Math solution on Space contraction

Space contraction, also known as length contraction, is another concept from Einstein's theory of relativity. According to this theory, an object moving at a high velocity will appear shorter in the direction of motion to an observer at rest compared to its length when measured in its own rest frame.

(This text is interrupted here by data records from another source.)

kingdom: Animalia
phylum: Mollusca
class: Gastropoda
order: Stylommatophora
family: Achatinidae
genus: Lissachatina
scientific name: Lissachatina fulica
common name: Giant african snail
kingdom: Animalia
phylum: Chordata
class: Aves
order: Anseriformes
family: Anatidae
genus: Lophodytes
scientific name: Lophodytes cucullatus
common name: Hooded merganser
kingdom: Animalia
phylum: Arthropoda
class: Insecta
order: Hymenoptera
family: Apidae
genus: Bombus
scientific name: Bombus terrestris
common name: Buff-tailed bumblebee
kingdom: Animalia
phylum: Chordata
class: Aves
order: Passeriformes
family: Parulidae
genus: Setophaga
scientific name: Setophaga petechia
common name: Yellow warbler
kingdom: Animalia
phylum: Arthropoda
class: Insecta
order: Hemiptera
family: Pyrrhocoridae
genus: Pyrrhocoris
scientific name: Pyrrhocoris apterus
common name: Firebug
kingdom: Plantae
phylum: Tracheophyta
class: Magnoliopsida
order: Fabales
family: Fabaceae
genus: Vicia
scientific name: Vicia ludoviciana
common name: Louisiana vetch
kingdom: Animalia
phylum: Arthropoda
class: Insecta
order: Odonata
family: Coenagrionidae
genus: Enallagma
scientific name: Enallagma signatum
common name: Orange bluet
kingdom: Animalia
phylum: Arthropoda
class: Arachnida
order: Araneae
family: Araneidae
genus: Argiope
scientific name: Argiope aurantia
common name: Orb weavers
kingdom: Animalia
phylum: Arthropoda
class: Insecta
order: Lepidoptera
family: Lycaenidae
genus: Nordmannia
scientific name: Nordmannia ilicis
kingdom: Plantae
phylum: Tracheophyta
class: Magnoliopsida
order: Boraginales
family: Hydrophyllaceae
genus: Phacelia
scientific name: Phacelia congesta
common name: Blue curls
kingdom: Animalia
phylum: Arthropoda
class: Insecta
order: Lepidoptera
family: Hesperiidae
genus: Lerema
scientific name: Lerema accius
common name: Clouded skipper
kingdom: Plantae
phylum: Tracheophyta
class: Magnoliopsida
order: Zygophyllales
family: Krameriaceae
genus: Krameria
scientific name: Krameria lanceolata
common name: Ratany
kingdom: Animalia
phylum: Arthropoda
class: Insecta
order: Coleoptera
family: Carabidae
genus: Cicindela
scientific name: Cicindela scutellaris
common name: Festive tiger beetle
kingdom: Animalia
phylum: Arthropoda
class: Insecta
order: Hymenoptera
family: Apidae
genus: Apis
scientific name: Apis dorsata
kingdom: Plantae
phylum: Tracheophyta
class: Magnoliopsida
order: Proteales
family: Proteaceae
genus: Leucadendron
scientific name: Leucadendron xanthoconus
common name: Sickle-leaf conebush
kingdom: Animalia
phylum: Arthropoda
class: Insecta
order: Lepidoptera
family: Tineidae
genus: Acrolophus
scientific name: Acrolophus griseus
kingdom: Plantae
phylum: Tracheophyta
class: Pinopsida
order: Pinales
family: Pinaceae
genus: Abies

The formula for length contraction is given by:

$${𝐿}^{\mathrm{\prime }}=𝐿\sqrt{1-\frac{{𝑣}^2}{{𝑐}^2}}$$

where:

• ${𝐿}^{\mathrm{\prime }}$ is the contracted length (the length observed by an observer at rest relative to the moving object).
• $𝐿$ is the proper length (the length measured by an observer moving with the object, i.e., at rest relative to the object).
• $𝑣$ is the relative velocity between the observer and the moving object.
• $𝑐$ is the speed of light in a vacuum ($𝑐\approx 3\times 10^8\text{m/s}$).

Example Problem

Let's solve an example problem step-by-step using this formula.

Problem

A spaceship travels at a speed of $2.4\times 10^8\text{m/s}$ relative to an observer on Earth. The length of the spaceship as measured by an observer on the spaceship (proper length) is 100 meters. What is the length of the spaceship as measured by the observer on Earth?

Solution

1. Identify the given values:

   • Relative velocity, $𝑣=2.4\times 10^8\text{m/s}$
   • Proper length, $𝐿=100\text{m}$
   • Speed of light, $𝑐=3\times 10^8\text{m/s}$

2. Substitute the values into the length contraction formula:

   $${𝐿}^{\mathrm{\prime }}=𝐿\sqrt{1-\frac{{𝑣}^2}{{𝑐}^2}}$$
   $${𝐿}^{\mathrm{\prime }}=100\text{m}\sqrt{1-\frac{(2.4\times 10^8\text{m/s}{)}^2}{(3\times 10^8\text{m/s}{)}^2}}$$

3. Calculate the term inside the square root:

   $$\frac{{𝑣}^2}{{𝑐}^2}=\frac{(2.4\times 10^8\text{m/s}{)}^2}{(3\times 10^8\text{m/s}{)}^2}=\frac{5.76\times 10^{16}}{9\times 10^{16}}=\frac{5.76}{9}=0.64$$

4. Continue with the calculation:

   $${𝐿}^{\mathrm{\prime }}=100\text{m}\sqrt{1-0.64}=100\text{m}\sqrt{0.36}=100\text{m}\times 0.6$$
   $${𝐿}^{\mathrm{\prime }}=60\text{m}$$

So, the length of the spaceship as measured by the observer on Earth is 60 meters.

Conclusion

Using the length contraction formula, we found that for an observer on Earth, a spaceship moving at $2.4\times 10^8\text{m/s}$ will appear to be 60 meters long, even though its proper length (the length measured by an observer on the spaceship) is 100 meters. This illustrates how high velocities can significantly affect the perceived length of an object.